What the task asks —
Continue the write-up below on retrying failed LiquidOffice tasks, starting right after its final sentence.

Selected extract —
------------------------
LiquidOffice tasks can fail for a number of reasons. By default, a failed task halts the entire process and you will have to manually skip the task, delete the process or take some other action using Management Console. Sometimes, however, wouldn’t it be nice if the failed task waited a certain amount of time then retried?

We have found this to be especially helpful for web service tasks. Calls to web services can fail if the server has gone offline for a minute, but could recover if tried in 10 minutes or so. So we have added an exception loop to each of our web service tasks that retries indefinitely.

Here is the process:

On this process you can see we have a Form task and then a script task called FailTask. The FailTask is pretty simple, it just throws an exception. Here is the code inside the FailTask:

void enteredActive(State state) {
 Log log = LogFactory.getLog();
 log.info("FAIL");
 thisProcess.setFieldValue("FakeField","panda");
}

So we write a message to the log then try to set the value on a field that doesn’t exist. FAIL! The next task, Other Stuff, will never be reached in this particular example, but is representative of the rest of your process.
------------------------
Stored data —
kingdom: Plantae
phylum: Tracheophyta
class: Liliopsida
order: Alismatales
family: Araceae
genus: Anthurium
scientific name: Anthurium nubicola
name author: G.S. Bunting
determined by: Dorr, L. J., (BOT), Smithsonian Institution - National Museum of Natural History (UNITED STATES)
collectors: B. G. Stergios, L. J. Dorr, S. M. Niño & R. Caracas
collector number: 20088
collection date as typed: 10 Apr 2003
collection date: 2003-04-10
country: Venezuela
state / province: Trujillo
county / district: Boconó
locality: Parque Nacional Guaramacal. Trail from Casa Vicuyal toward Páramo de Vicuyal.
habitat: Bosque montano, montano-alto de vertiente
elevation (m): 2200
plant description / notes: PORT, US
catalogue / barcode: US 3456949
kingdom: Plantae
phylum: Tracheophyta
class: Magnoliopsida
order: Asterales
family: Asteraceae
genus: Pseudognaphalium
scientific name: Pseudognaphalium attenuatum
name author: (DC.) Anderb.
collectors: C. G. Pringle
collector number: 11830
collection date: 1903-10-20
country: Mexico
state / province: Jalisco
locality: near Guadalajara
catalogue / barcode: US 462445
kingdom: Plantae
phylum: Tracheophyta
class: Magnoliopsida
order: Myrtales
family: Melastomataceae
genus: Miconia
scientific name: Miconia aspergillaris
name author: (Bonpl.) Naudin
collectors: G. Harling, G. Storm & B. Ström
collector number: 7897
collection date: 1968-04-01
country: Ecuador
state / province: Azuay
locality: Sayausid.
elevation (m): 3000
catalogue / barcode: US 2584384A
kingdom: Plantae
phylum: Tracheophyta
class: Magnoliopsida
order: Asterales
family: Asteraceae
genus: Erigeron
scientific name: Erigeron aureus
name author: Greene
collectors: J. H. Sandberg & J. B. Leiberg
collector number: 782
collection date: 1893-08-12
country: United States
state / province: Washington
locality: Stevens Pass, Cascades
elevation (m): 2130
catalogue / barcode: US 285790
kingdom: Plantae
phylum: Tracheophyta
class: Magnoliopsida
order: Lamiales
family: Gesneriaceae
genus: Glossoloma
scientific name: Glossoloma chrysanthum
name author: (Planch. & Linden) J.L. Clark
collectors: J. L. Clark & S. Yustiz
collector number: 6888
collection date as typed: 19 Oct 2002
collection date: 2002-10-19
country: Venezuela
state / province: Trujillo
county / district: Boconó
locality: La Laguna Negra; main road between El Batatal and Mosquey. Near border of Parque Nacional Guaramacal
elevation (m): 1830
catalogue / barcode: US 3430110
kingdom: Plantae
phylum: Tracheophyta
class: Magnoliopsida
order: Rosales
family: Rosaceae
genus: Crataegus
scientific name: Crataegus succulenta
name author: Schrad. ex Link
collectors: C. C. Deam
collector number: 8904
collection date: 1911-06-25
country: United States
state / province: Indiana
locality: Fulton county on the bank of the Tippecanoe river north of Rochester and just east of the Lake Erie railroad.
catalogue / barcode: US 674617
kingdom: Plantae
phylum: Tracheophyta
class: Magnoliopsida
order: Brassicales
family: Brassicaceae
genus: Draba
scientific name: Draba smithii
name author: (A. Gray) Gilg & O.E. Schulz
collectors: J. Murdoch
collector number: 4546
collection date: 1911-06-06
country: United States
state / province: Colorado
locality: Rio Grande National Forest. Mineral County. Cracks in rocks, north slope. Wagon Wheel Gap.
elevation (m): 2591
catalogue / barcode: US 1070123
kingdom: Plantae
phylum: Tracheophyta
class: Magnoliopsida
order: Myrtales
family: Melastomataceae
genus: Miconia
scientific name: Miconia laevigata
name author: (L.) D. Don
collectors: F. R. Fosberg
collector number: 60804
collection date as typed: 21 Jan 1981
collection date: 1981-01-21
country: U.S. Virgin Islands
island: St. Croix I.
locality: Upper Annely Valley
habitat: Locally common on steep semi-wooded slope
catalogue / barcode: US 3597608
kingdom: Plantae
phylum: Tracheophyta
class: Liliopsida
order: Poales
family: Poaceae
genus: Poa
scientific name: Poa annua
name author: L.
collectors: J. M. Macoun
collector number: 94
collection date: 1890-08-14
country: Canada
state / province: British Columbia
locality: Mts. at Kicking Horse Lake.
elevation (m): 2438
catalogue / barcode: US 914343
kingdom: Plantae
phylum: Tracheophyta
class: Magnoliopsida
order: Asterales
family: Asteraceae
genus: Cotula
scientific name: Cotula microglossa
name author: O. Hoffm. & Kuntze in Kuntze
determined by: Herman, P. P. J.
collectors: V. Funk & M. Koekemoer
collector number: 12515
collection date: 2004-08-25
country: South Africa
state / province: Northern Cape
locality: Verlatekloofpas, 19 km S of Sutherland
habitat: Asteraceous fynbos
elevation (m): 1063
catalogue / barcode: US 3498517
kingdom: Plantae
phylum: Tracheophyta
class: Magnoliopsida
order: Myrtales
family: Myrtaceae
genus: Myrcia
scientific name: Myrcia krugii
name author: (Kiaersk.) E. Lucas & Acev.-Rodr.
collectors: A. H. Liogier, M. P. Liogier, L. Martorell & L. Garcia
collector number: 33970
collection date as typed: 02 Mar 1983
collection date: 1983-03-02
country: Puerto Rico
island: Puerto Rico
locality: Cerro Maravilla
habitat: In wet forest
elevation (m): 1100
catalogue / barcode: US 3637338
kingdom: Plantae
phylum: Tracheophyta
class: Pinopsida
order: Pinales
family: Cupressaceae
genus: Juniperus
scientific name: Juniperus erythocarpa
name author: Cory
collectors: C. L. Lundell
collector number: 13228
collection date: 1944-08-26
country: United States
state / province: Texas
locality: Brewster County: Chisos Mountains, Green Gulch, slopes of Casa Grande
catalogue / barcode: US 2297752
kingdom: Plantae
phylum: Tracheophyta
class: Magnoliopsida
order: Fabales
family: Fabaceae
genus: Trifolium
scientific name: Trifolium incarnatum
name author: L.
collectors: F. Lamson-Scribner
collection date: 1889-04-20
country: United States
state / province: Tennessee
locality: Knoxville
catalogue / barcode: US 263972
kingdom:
------------------------
Exercise response —
The other four tasks are the interesting ones. First is an Exception task. An exception task is just a task that becomes active when the task it is connected to (with a red line) throws an exception – pretty straightforward. After the exception task we have placed a Delay task. This is the task that determines how long the process should wait before retrying.

The most important task is the Reset State script task. Here is the code inside:

void enteredActive(State state) {
  thisProcess.getTaskByName("FailTask").forceToState(State.READY);
}

(This Code can also be placed in the Delay task on the enteringDone event, we have separated it into a separate Script task just to make it easy to understand)

This code retrieves the failed task (whatever task you are attaching the exception loop too) and sets its’ state to READY. This command will fail if the task is not currently at state ABORT, so just make sure to only put this code inside your exception loop.

The last member of this loop is the strangest, the Loop task. The loop task is between the Delay task and the Exception task and does NOT link back to the main process (Fail Task). Resetting the state of the Failed task immediately activates it (which is why we reset AFTER the delay task). The loop is only there to reactivate the exception task so that if the Failed task fails again, the exception loop starts over.

In our example above the process will retry forever until it succeeds. You could easily add conditions to the loop task to determine how often it should run and this will be the equivalent of a retry count (since the exception task will never be reactivated).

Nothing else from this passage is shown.